Without changing a word, repeat the data, and include no pictures.

→ TASK INPUTS:
- - - -

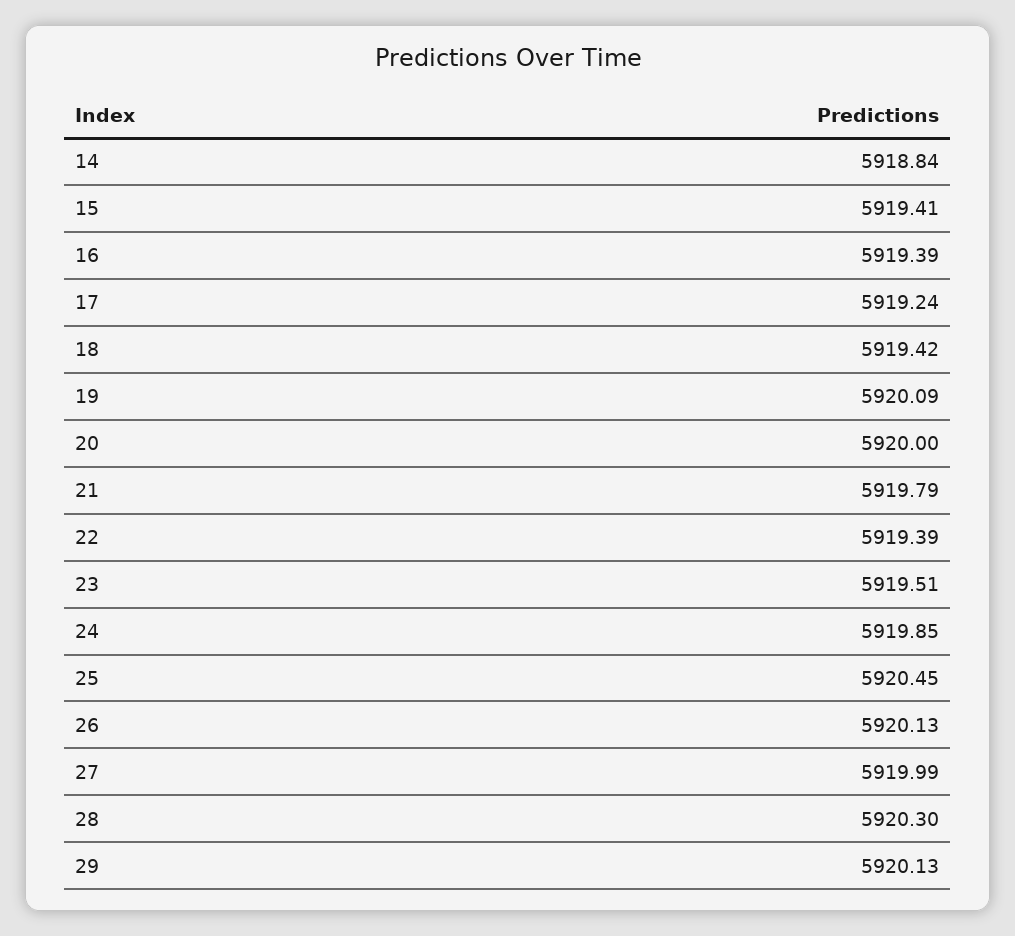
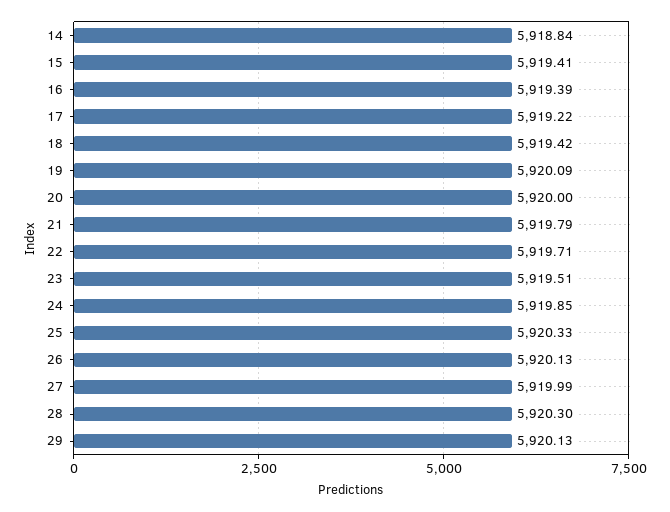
  {
    "14": 5918.84,
    "15": 5919.41,
    "16": 5919.39,
-   "17": 5919.24,
+   "17": 5919.22,
    "18": 5919.42,
    "19": 5920.09,
    "20": 5920,
    "21": 5919.79,
-   "22": 5919.39,
+   "22": 5919.71,
    "23": 5919.51,
    "24": 5919.85,
-   "25": 5920.45,
+   "25": 5920.33,
    "26": 5920.13,
    "27": 5919.99,
    "28": 5920.3,
    "29": 5920.13
  }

- - - -

→ RESULT OF THIS TASK:
  {
    "14": 5918.84,
    "15": 5919.41,
    "16": 5919.39,
-   "17": 5919.24,
+   "17": 5919.22,
    "18": 5919.42,
    "19": 5920.09,
    "20": 5920,
    "21": 5919.79,
-   "22": 5919.39,
+   "22": 5919.71,
    "23": 5919.51,
    "24": 5919.85,
-   "25": 5920.45,
+   "25": 5920.33,
    "26": 5920.13,
    "27": 5919.99,
    "28": 5920.3,
    "29": 5920.13
  }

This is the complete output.